» **EXERCISE DETAILS**: Search the data below, and report every line in which "down" occurs.

____ DATA UNDER STUDY

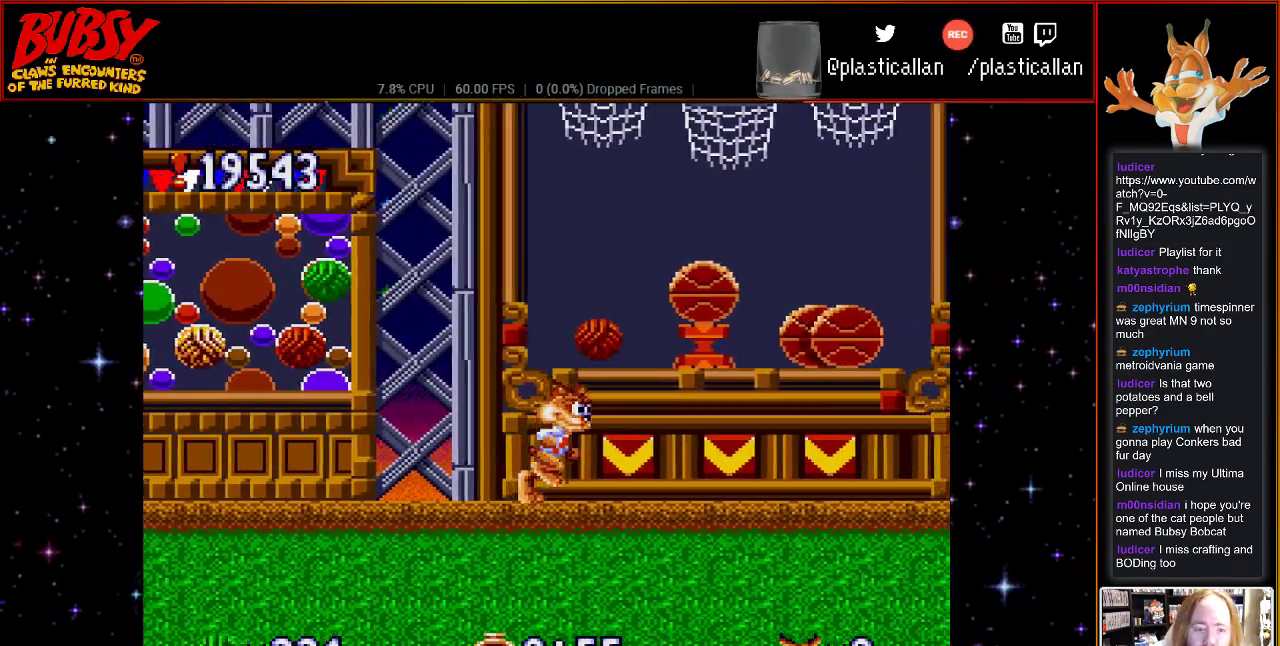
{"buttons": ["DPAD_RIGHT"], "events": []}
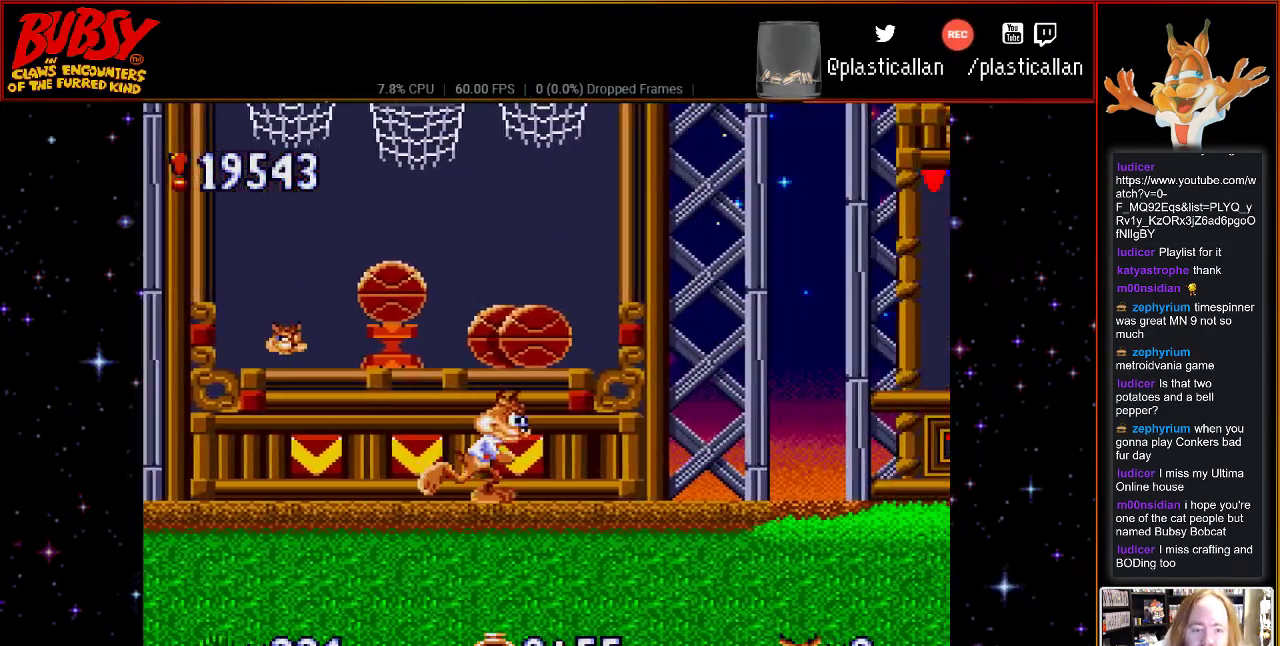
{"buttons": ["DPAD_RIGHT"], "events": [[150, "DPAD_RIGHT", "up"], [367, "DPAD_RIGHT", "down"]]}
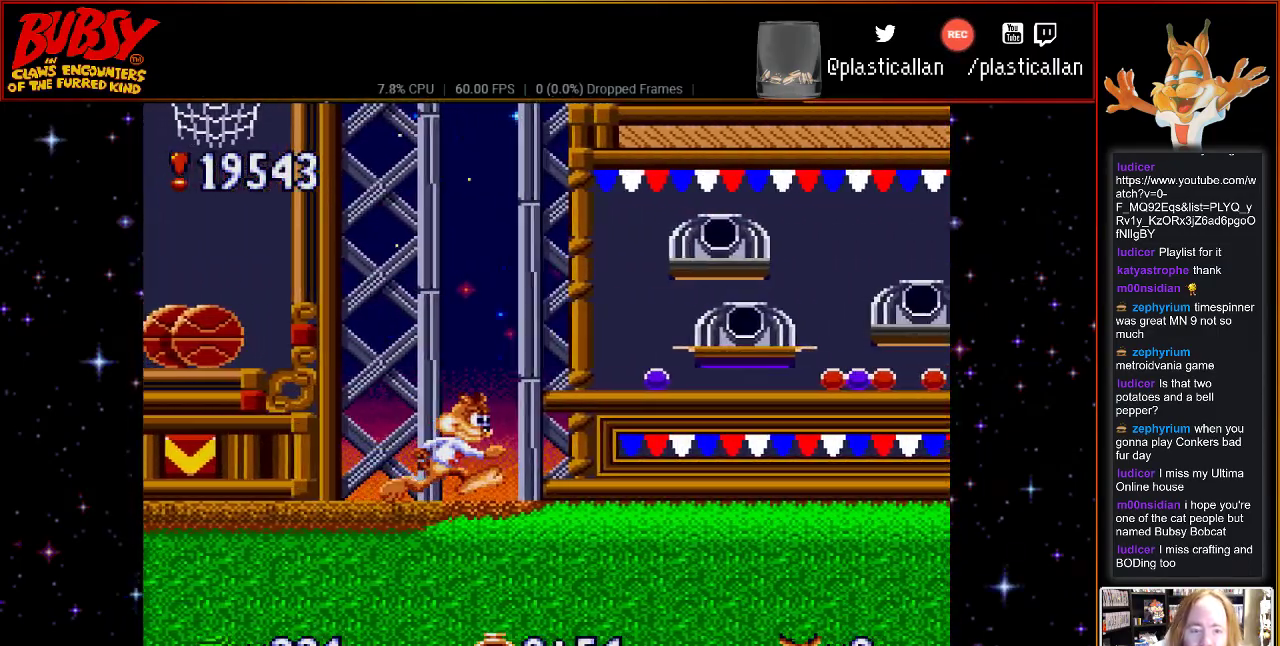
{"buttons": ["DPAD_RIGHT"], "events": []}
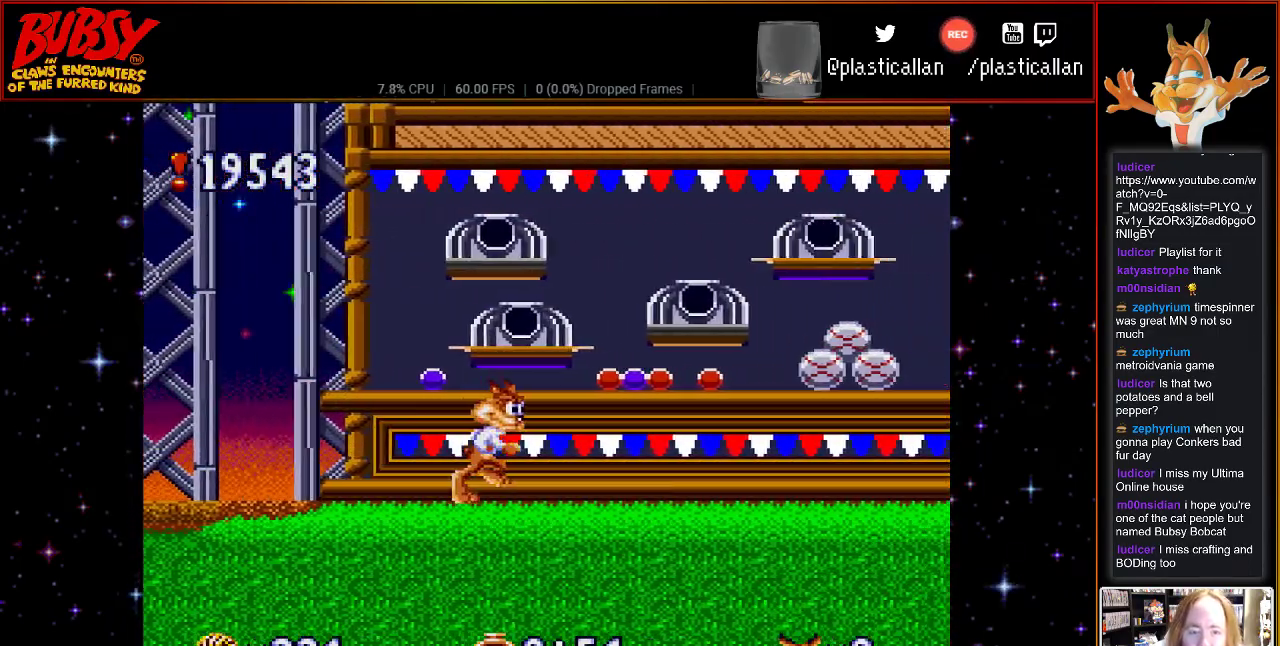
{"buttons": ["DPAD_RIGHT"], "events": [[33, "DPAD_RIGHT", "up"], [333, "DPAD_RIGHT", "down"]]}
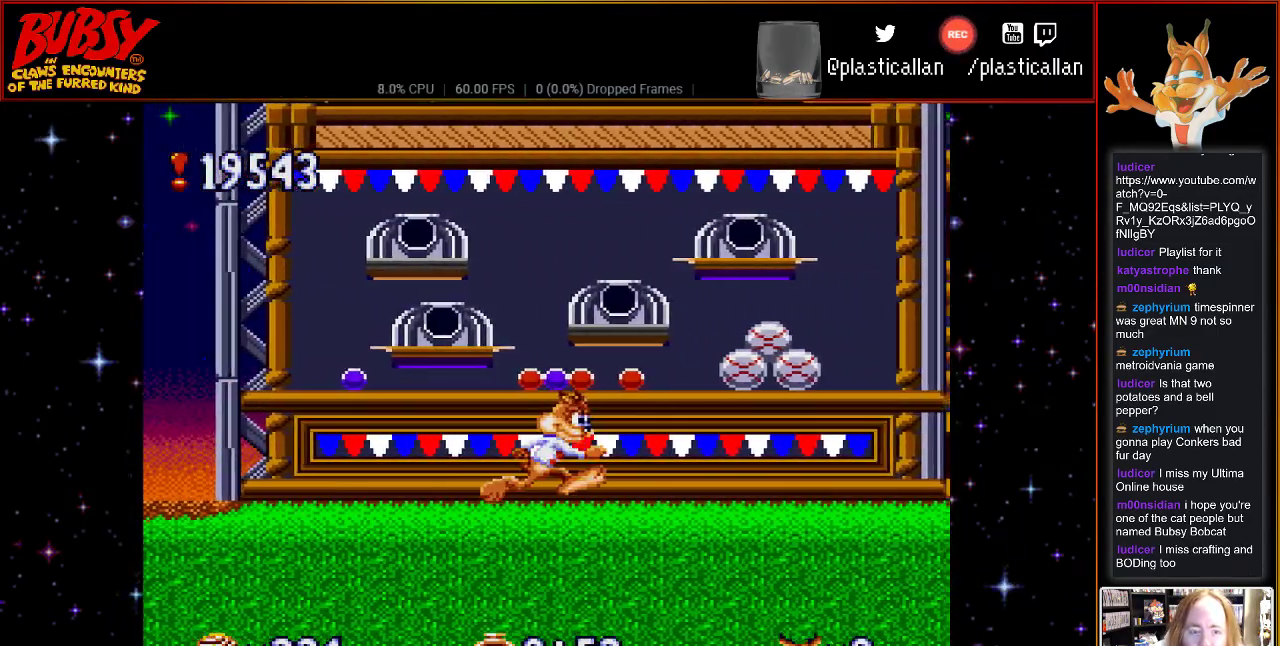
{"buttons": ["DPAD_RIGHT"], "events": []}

________
____ DATA UNDER STUDY

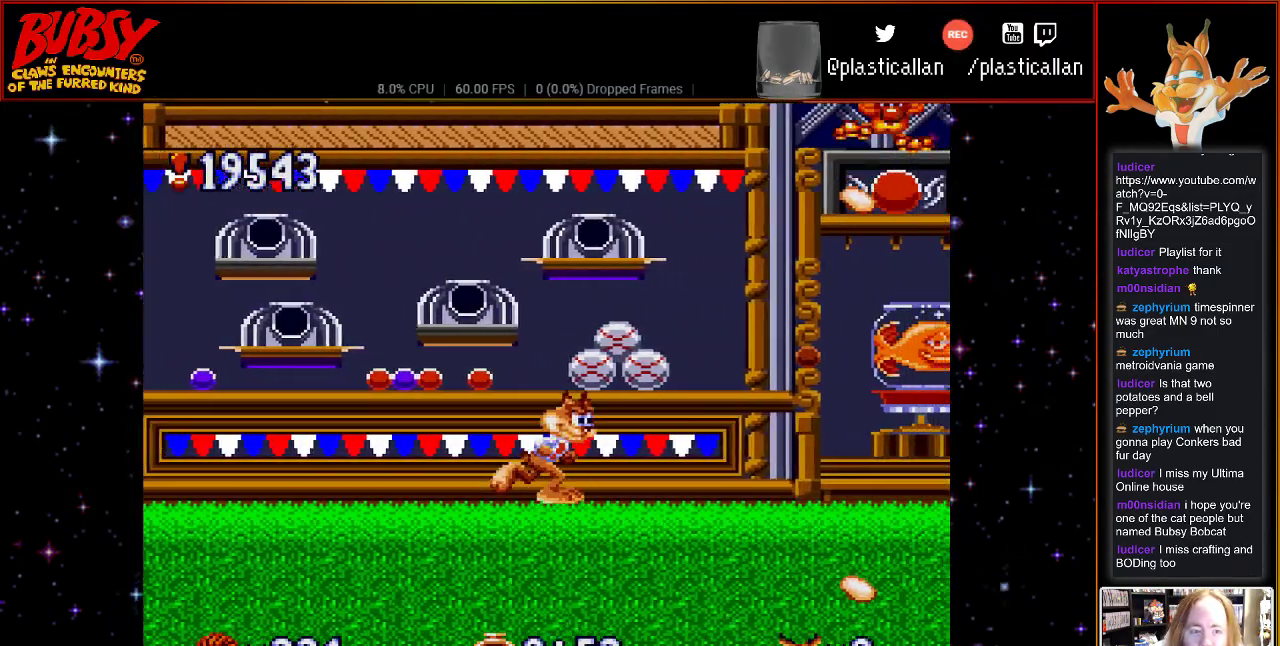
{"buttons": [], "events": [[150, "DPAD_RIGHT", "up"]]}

________

» **ANSWER**:
{"buttons": ["DPAD_RIGHT"], "events": [[150, "DPAD_RIGHT", "up"], [367, "DPAD_RIGHT", "down"]]}
{"buttons": ["DPAD_RIGHT"], "events": [[33, "DPAD_RIGHT", "up"], [333, "DPAD_RIGHT", "down"]]}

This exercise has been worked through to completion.